(Dataset entries Opens)

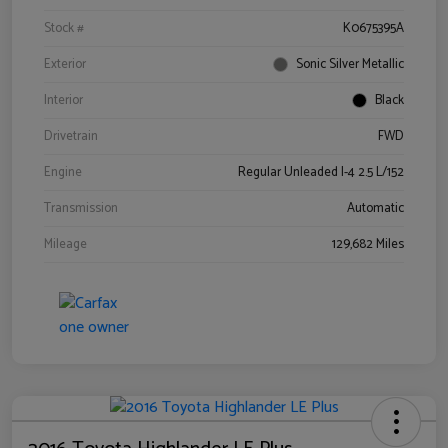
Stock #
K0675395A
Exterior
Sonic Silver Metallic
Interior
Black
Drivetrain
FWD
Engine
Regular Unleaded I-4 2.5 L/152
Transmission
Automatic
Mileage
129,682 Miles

(Dataset entries Closes)
(Dataset entries Opens)

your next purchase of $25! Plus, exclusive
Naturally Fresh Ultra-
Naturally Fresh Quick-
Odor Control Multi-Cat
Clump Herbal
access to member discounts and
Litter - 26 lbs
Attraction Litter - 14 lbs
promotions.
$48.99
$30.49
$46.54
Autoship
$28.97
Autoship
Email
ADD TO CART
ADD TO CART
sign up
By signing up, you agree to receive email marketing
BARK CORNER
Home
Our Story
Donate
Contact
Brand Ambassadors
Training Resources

(Dataset entries Closes)
(Dataset entries Opens)

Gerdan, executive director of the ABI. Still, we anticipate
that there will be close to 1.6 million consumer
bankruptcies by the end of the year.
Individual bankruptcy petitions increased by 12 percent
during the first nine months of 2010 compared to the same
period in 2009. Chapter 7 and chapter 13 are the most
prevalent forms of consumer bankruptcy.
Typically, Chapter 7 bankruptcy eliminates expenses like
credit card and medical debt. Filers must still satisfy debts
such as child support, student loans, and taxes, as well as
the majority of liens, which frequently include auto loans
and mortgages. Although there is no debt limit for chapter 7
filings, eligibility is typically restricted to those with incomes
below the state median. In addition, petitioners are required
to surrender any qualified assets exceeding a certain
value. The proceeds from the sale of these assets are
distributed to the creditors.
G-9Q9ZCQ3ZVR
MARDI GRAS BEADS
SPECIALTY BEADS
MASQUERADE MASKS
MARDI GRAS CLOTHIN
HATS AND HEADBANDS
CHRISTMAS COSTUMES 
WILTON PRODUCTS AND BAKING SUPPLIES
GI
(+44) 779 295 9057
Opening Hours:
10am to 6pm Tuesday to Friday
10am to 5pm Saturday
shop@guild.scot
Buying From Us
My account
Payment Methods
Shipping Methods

(Dataset entries Closes)

Directions:
Search the data for the string "GRAS". List each line that has it.

Output:
MARDI GRAS BEADS
MARDI GRAS CLOTHIN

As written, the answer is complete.